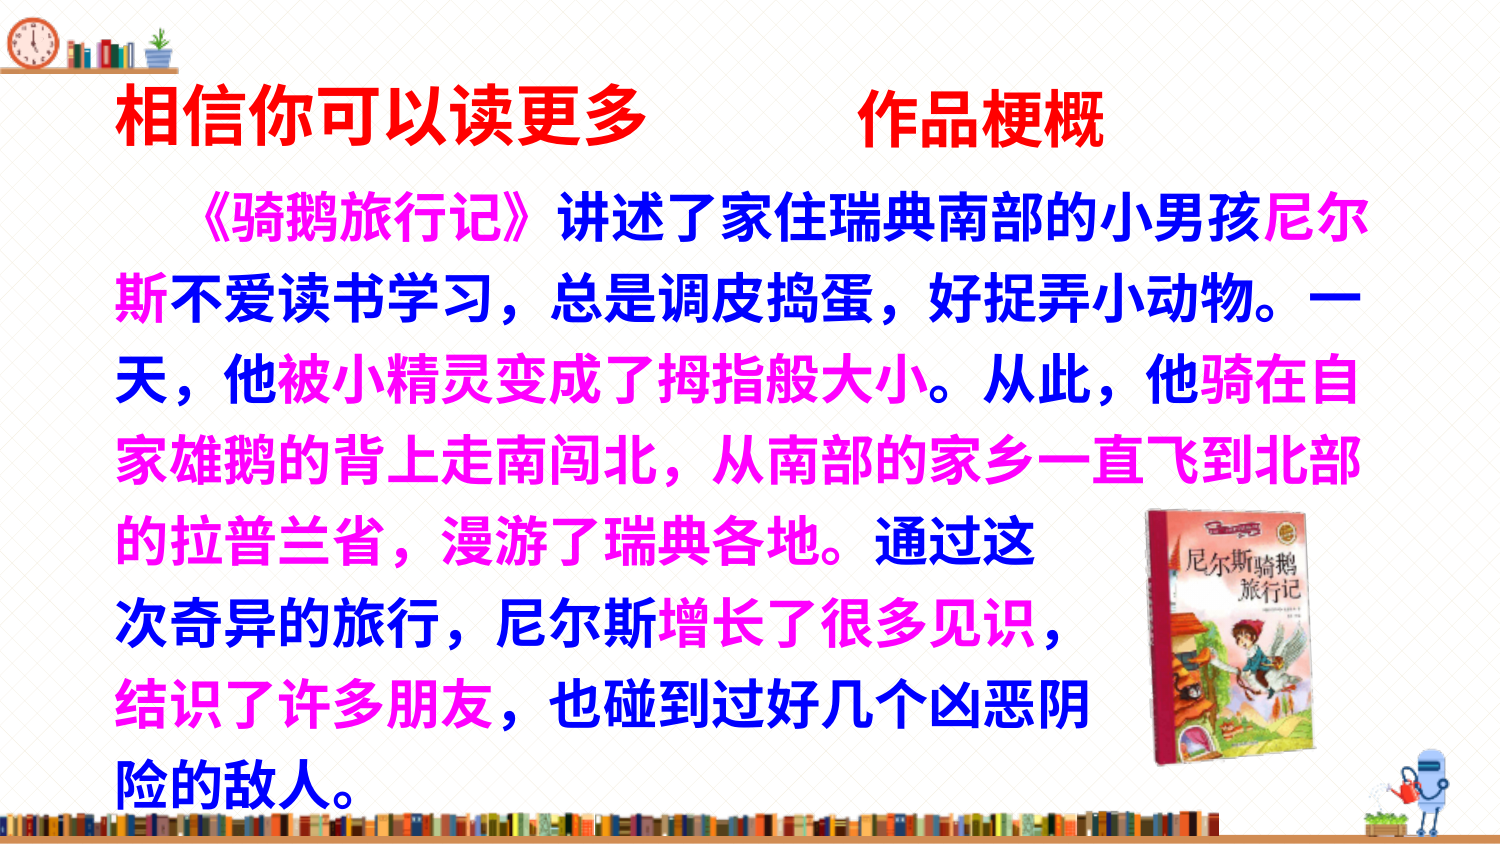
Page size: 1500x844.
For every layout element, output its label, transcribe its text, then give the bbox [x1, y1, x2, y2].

picture [0, 812, 100, 836]
picture [0, 15, 188, 74]
picture [1404, 740, 1450, 837]
text_box 相信你可以读更多 [100, 66, 750, 72]
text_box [100, 72, 1404, 844]
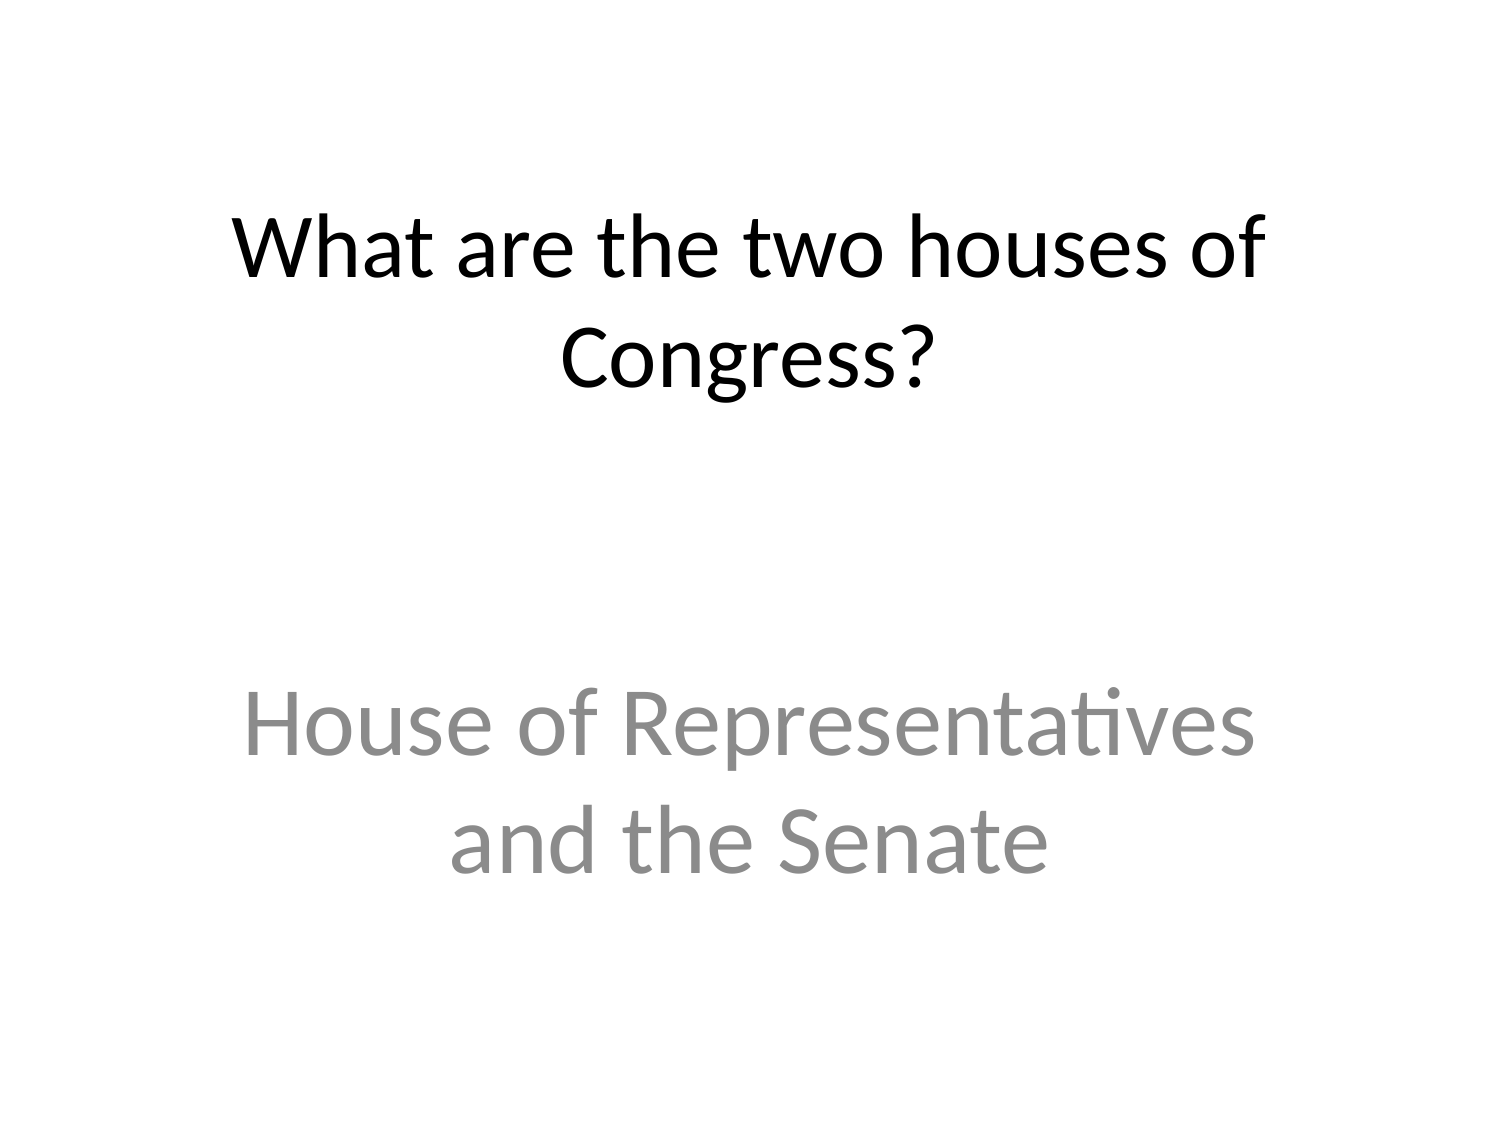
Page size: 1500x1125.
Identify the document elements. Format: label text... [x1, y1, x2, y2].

────────────────

> **WORK REQUEST**
The answer must be a word-for-word copy of all the entries, containing no pictures.

> **RESPONSE**
Page size: 1500x844.
For every layout element, output its label, transcribe its text, then give the bbox [x1, y1, x2, y2].

picture [0, 812, 100, 836]
picture [0, 15, 188, 74]
picture [1404, 740, 1450, 837]
text_box 相信你可以读更多 [100, 66, 750, 72]
text_box [100, 72, 1404, 844]
Page size: 1500x1125.
Identify the document elements. Format: label text... [x1, y1, x2, y2].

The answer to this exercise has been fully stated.